▶ Task details: Go through the lines of the material and tally those with the string "пізніше"; reply with the number alone.
====
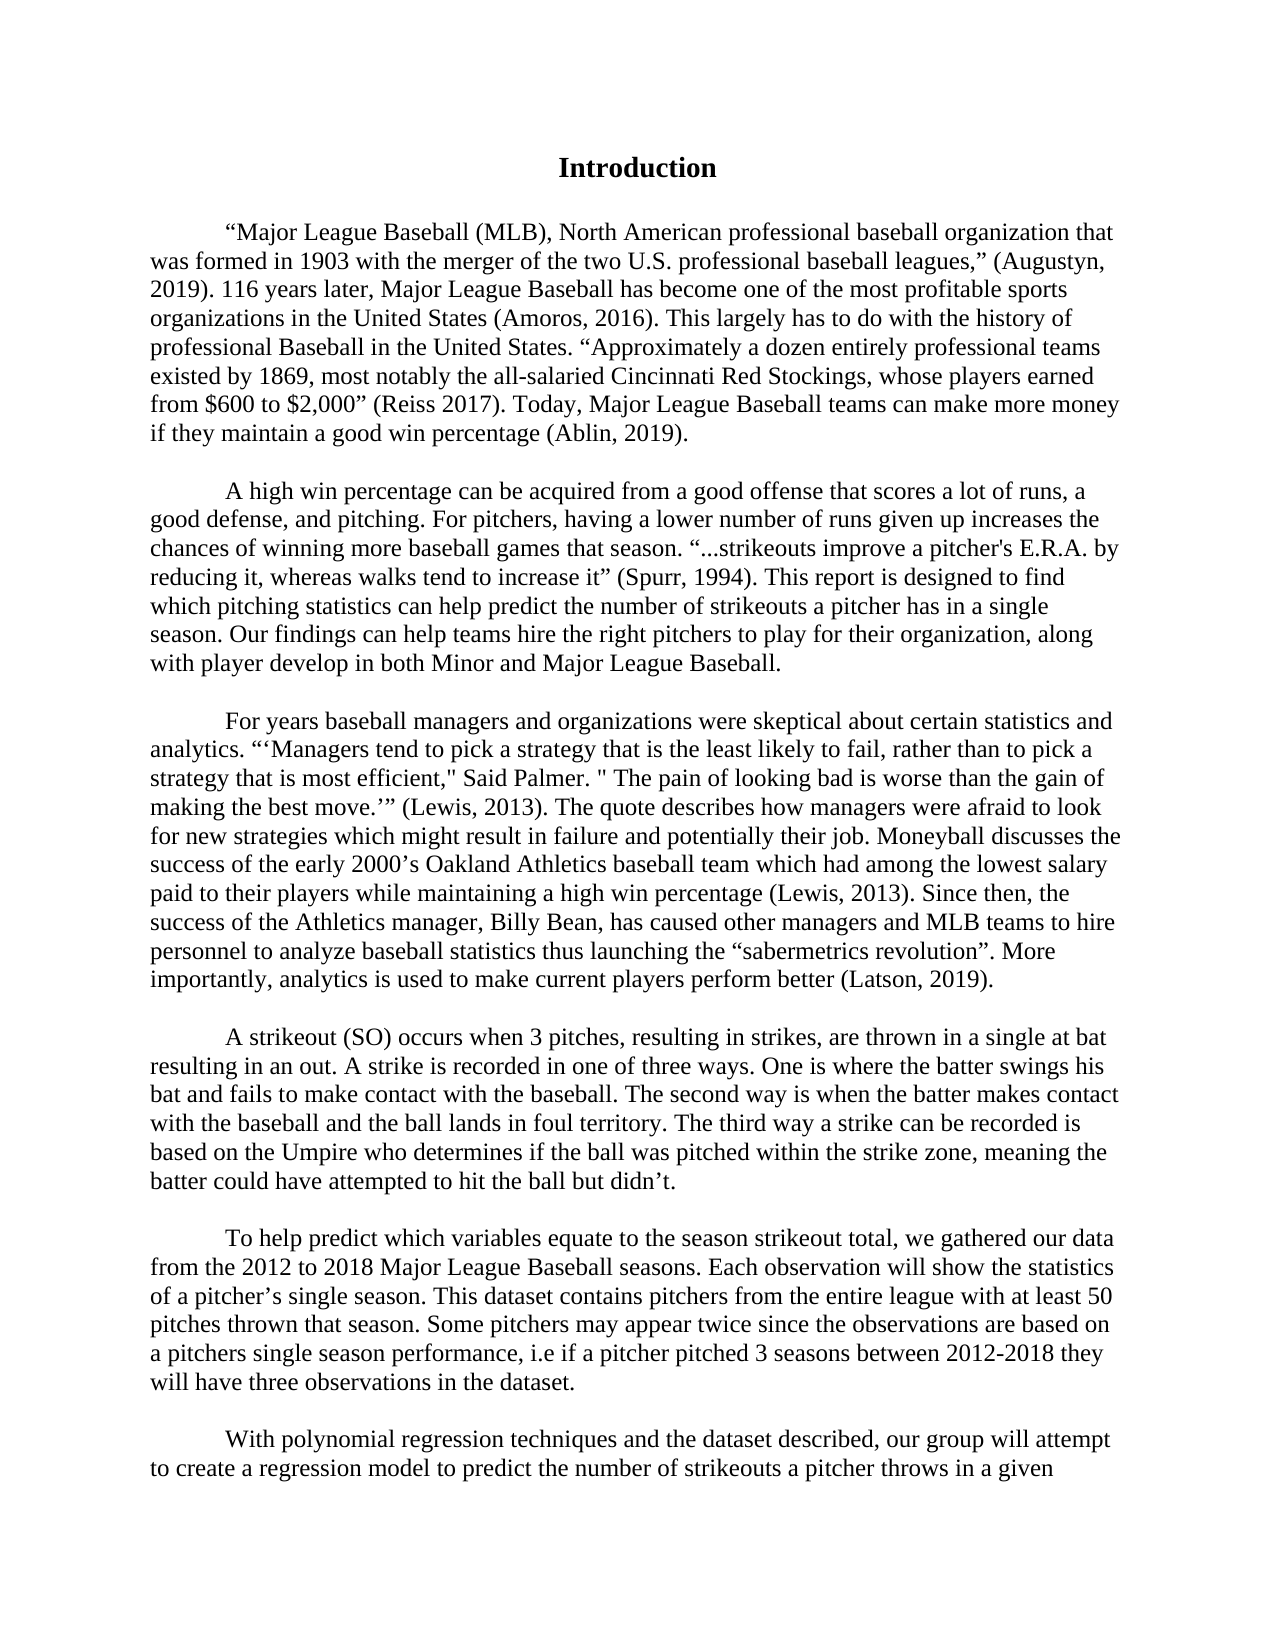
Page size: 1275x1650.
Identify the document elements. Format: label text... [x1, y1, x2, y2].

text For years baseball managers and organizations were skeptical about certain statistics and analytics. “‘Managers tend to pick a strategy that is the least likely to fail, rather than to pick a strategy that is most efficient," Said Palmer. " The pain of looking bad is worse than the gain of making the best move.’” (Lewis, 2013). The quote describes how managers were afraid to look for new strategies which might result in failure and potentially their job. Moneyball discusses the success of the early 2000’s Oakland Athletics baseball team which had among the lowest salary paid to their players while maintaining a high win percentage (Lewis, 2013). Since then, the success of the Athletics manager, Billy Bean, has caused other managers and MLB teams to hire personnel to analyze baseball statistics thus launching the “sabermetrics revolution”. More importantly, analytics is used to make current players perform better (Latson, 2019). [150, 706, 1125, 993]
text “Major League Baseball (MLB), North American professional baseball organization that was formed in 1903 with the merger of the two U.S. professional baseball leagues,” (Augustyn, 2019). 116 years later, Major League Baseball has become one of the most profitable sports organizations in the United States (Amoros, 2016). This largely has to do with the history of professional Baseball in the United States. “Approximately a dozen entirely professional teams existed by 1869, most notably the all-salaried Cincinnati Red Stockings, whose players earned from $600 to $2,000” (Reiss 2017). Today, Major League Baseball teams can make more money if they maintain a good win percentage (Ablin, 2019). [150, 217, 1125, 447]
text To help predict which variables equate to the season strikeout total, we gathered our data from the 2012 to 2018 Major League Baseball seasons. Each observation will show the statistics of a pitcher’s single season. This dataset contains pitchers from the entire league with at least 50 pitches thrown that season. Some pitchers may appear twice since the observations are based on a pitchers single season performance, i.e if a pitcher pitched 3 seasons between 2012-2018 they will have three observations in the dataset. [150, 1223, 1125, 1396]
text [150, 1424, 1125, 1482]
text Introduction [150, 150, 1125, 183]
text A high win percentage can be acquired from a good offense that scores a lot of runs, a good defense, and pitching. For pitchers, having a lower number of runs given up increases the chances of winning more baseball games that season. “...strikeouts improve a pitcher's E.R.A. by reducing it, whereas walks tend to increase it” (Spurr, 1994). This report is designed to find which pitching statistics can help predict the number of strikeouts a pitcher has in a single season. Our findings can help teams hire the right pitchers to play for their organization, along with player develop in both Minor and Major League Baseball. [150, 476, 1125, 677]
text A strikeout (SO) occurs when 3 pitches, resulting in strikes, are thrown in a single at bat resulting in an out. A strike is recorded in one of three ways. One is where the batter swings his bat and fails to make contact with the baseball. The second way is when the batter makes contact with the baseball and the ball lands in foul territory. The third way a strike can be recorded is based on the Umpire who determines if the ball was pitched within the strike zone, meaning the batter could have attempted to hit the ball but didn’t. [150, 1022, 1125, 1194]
====
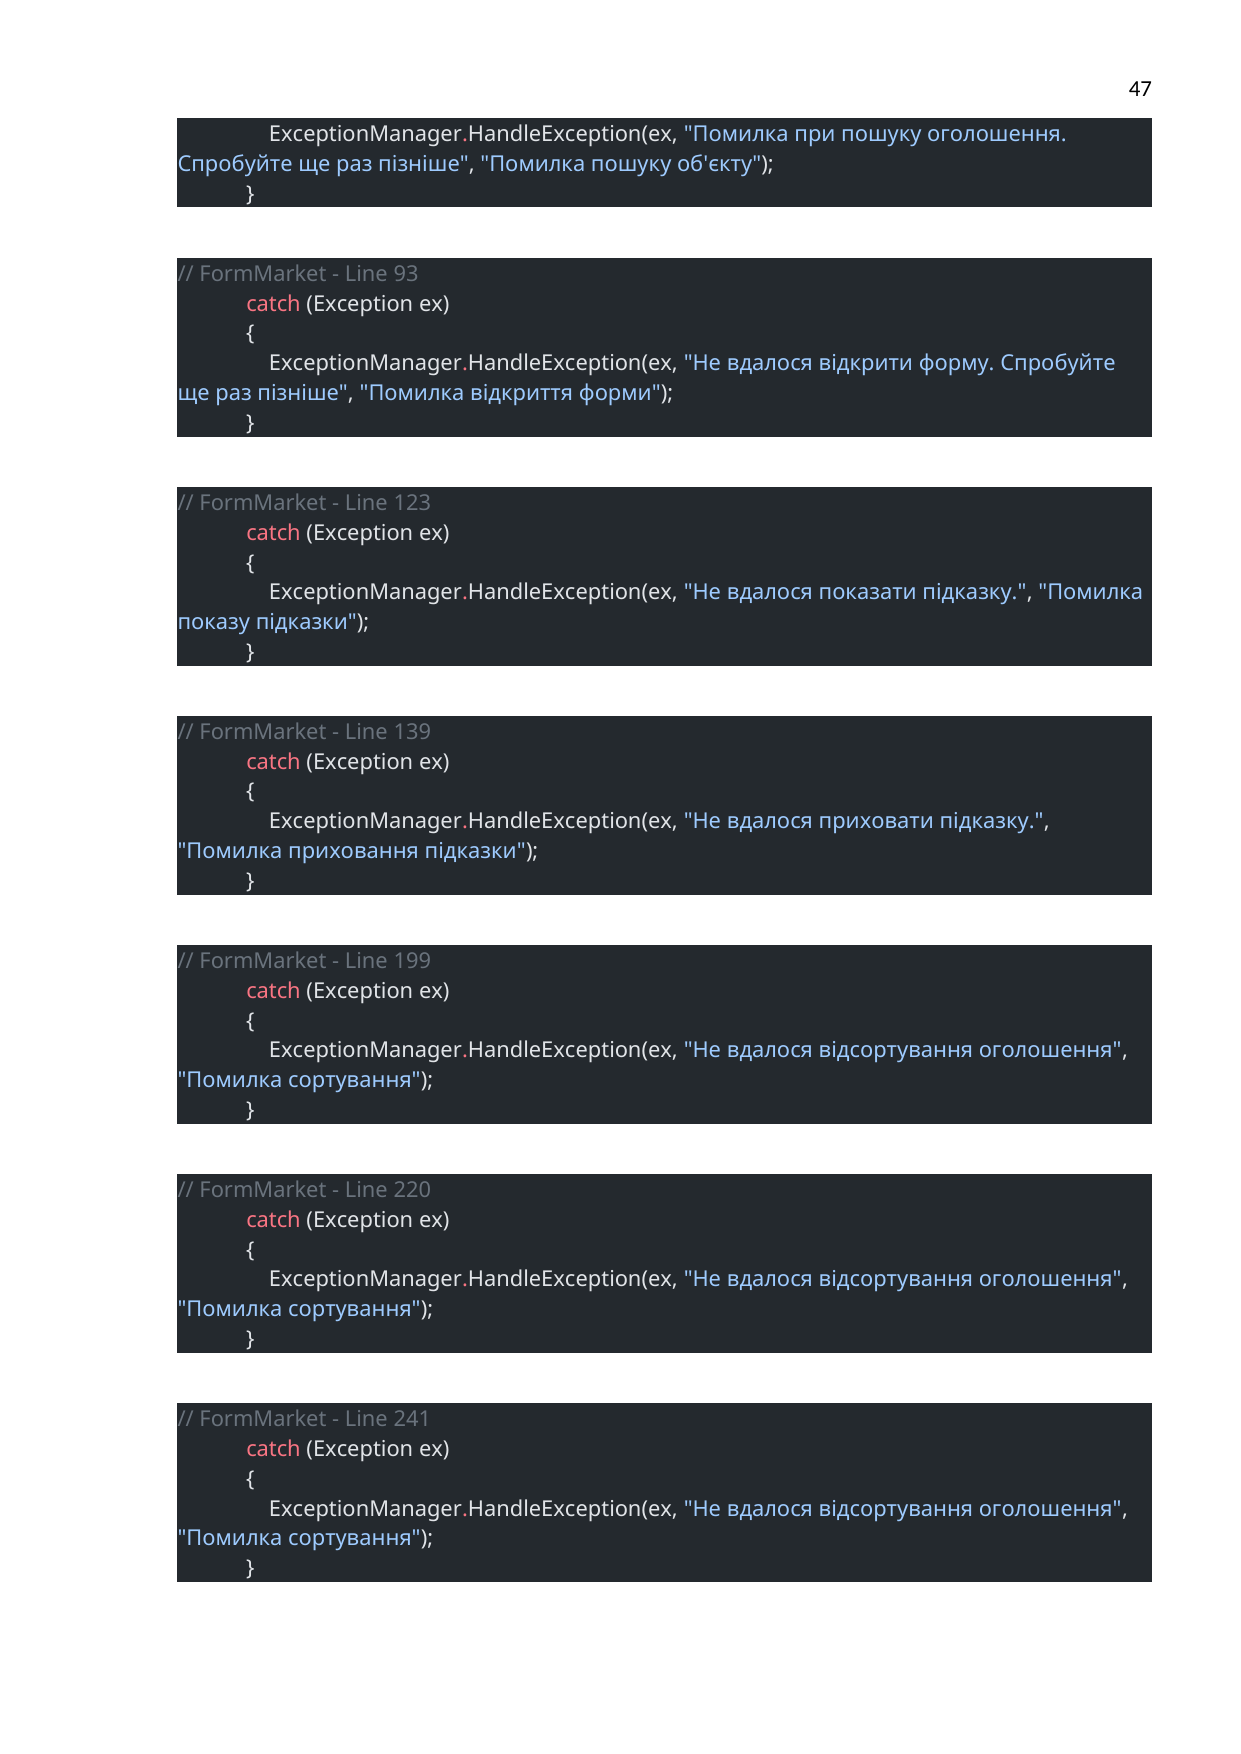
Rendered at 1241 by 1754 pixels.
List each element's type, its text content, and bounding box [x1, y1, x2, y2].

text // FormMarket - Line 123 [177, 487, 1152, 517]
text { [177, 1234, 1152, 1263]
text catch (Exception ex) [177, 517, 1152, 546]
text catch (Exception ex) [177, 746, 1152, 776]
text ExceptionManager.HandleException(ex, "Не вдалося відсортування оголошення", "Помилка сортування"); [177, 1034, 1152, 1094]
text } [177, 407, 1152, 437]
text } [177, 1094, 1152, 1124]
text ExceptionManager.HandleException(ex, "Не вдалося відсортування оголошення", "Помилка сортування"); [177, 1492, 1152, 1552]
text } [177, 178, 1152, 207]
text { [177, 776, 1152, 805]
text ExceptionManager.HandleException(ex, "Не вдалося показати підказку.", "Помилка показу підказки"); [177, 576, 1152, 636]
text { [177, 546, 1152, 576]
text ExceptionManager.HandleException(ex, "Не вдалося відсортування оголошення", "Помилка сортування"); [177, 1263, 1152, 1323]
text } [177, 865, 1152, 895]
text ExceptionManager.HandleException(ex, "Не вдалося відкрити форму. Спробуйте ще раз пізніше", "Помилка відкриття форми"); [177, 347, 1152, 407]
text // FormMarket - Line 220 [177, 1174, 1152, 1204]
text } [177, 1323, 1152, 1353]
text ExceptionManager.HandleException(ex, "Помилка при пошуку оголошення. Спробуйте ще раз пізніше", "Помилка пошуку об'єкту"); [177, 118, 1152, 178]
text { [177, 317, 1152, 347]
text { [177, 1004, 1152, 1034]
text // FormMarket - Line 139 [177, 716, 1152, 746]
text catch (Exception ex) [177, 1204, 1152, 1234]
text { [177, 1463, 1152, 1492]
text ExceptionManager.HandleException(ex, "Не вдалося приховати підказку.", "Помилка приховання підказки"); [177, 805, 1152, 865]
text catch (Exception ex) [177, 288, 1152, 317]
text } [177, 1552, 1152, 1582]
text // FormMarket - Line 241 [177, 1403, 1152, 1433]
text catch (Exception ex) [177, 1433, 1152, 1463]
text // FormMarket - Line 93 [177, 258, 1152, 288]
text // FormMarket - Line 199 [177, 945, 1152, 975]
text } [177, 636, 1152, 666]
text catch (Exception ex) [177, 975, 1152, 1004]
====
▶ Result of this exercise: 2